Oklahomans spend more than 20 years spreading awareness of spaying and neutering pets
More than 20 years ago, three women with a passion for animal welfare put their minds together to try and ease the suffering of animals in Oklahoma.
“In 1999, two ladies walked into my office. We were all meeting each other at the vet, doing what we could with strays and injured animals, and we decided we were going to see what we could come up with,” says Robyn Batson, a co-founder of Animal Rescue and Kare of McCurtain County (ARK). “Twenty years later, here we are.”
The group realized that the most important way to get started was with a proactive, low-cost spay and neuter effort, so they worked with their local veterinarian to offer $20 off surgeries.
“Every month for 20 years, I’ve gone to each vet and picked up those coupons and paid the vet for them,” says Batson, a member of Choctaw Electric Cooperative. “If the vet had 20 coupons that month, I would go and write him a check for $400 dollars because the ARK was raising the money. That got the ball rolling.”
ARK members have been spreading awareness of the importance of spaying and neutering pets ever since.

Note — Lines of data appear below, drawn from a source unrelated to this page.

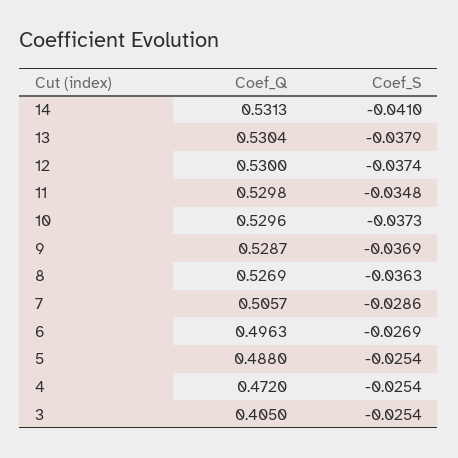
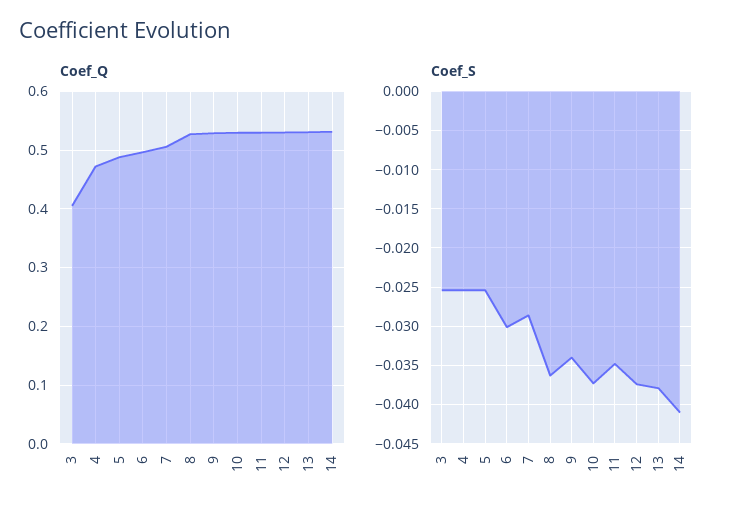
Coef_S, 9: -0.0369 -> -0.034
Coef_S, 6: -0.0269 -> -0.03

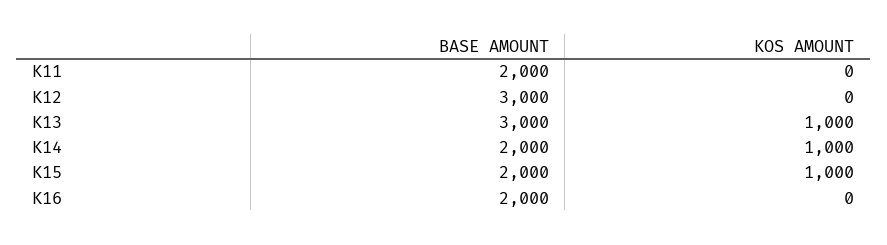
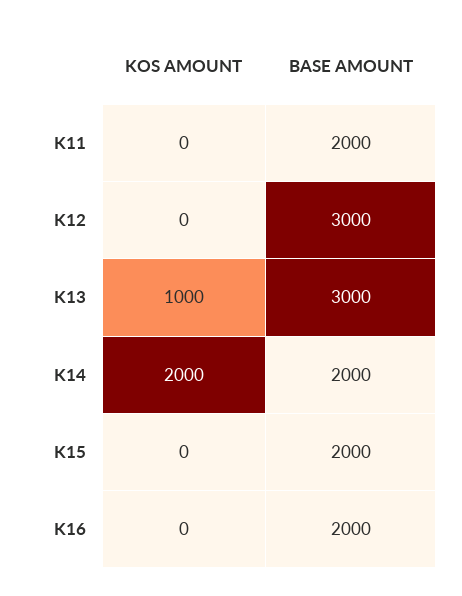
KOS AMOUNT, K14: 1000 -> 2000
KOS AMOUNT, K15: 1000 -> 0

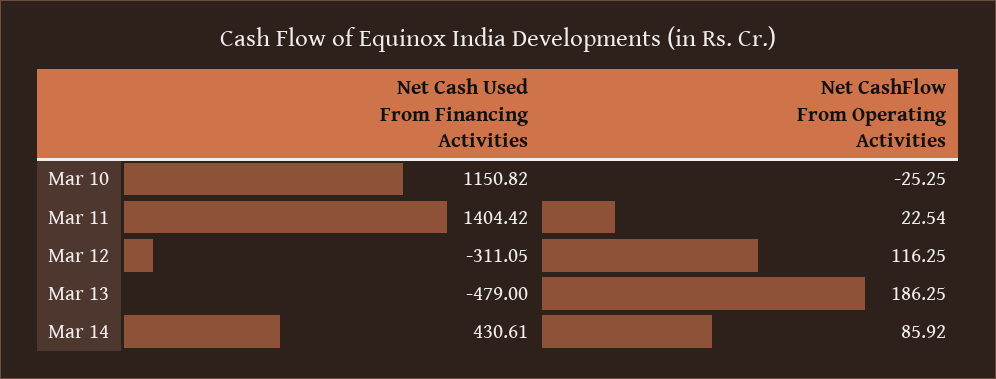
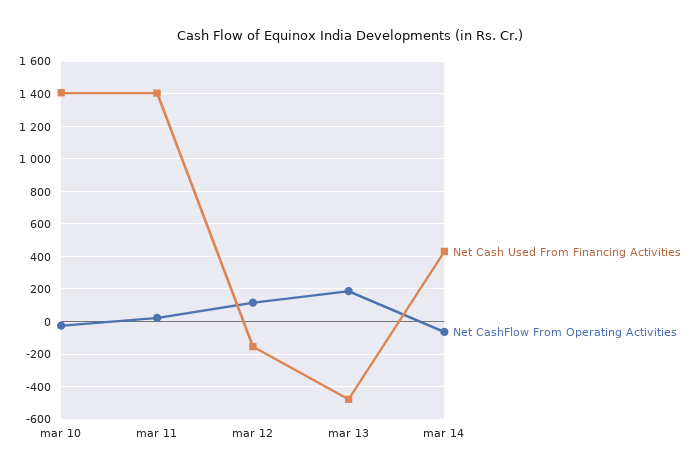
Net Cash Used From Financing Activities, Mar 10: 1150.82 -> 1400
Net Cash Used From Financing Activities, Mar 12: -311.05 -> -150
Net CashFlow From Operating Activities, Mar 14: 85.92 -> -50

When it first began, most calls to ARK were from people wanting to get rid of unwanted litters. Now, Batson says most of the calls are for spay and neuter requests.
“Things are a lot easier on everybody, including the animals, if we spay or neuter them upfront,” Batson says. “Our goal is to help people. It is expensive when you have a small, rural budget, so we have worked tirelessly to subsidize and offer all the low-cost options we can.”
Dr. Ewell Center is a retired veterinarian that now helps groups like ARK host spay and neuter clinics. He spoke to Oklahoma Living magazine shortly after working a clinic where he operated on 33 animals. He says he’s seen a big shift in spay and neuter efforts across the state.
“In McAlester we used to have one group that supported and paid for spay and neuters for low income people,” he said. “Now it seems like every area has a group. There’s agencies all over the state that are helping people to get this done. The low-cost spay and neuter efforts are helping a large group of people.”
Batson says they have been having difficulty finding vets like Center who will dedicate a day to work a spay and neuter clinic. She encourages any veterinarians who might be interested in helping to reach out to ARK or other similar groups. Veterinarians get compensated for their time.
Dr. Center says he enjoys working with groups like ARK because they have a great team of volunteers who run things smoothly.
“I would encourage retired veterinarians to do it because it’s fulfilling,” he says. “To me, it feels like giving back to a community that supported you and helped raise your kids for 30 years.”
Though some communities in rural Oklahoma are hard to reach, Batson says things have greatly improved overall.
“It has certainly improved the quality of life for our communities, our families and our animals. Nobody wants to drive through a town and see a lot of dead, injured, starving animals,” Batson says. “We think the importance is eliminating the suffering of animals and helping our communities.”
February is National Spay & Neuter Awareness Month, a time when animal welfare organizations ramp up their advocacy efforts and highlight the benefits of spaying and neutering pets. According to various organizations like the Humane Society and the American Society for the Prevention of Cruelty to Animals (ASPCA), spaying and neutering pets is one of the easiest ways to help prevent the suffering and death caused by overpopulation.
“It cuts down on the number of animals born. It cuts down on the number of stray dogs we see killed on the road,” Center says. “If the males are neutered, they don’t go out and roam and cause problems with livestock.”
Since its inception, ARK has helped roughly 33,0000 animals in McCurtain County. Like many animal welfare nonprofits, ARK depends on volunteers, donations, and grants for all the work they do.
“We have come to understand that if a small community is overrun with animals constantly, they lose hope, they lose any ability they can correct it. It’s distressing to them,” she says. “We urge all of the public to get really proactive and get their pets fixed. Also to reach out and help your neighbors and friends. We will continue to push for proactive measures because it impacts us all.”
Visit the ARK website for more information or to get in contact with ARK.
For a list of low-income spay and neuter organizations across the state, visit the Oklahoma Spay Network website.
Why You Should Spay/Neuter Your Pets
- No heat cycles
- Less desire to roam
- Risk of mammary gland tumors, ovarian and/or uterine cancer is reduced or eliminated
- Reduces or eliminates risk of marking
- Less desire to roam
- Risk of testicular cancer is eliminated
Helping reduce the number of unwanted cats/kittens and dogs/puppies is an overall benefit for animals and communities.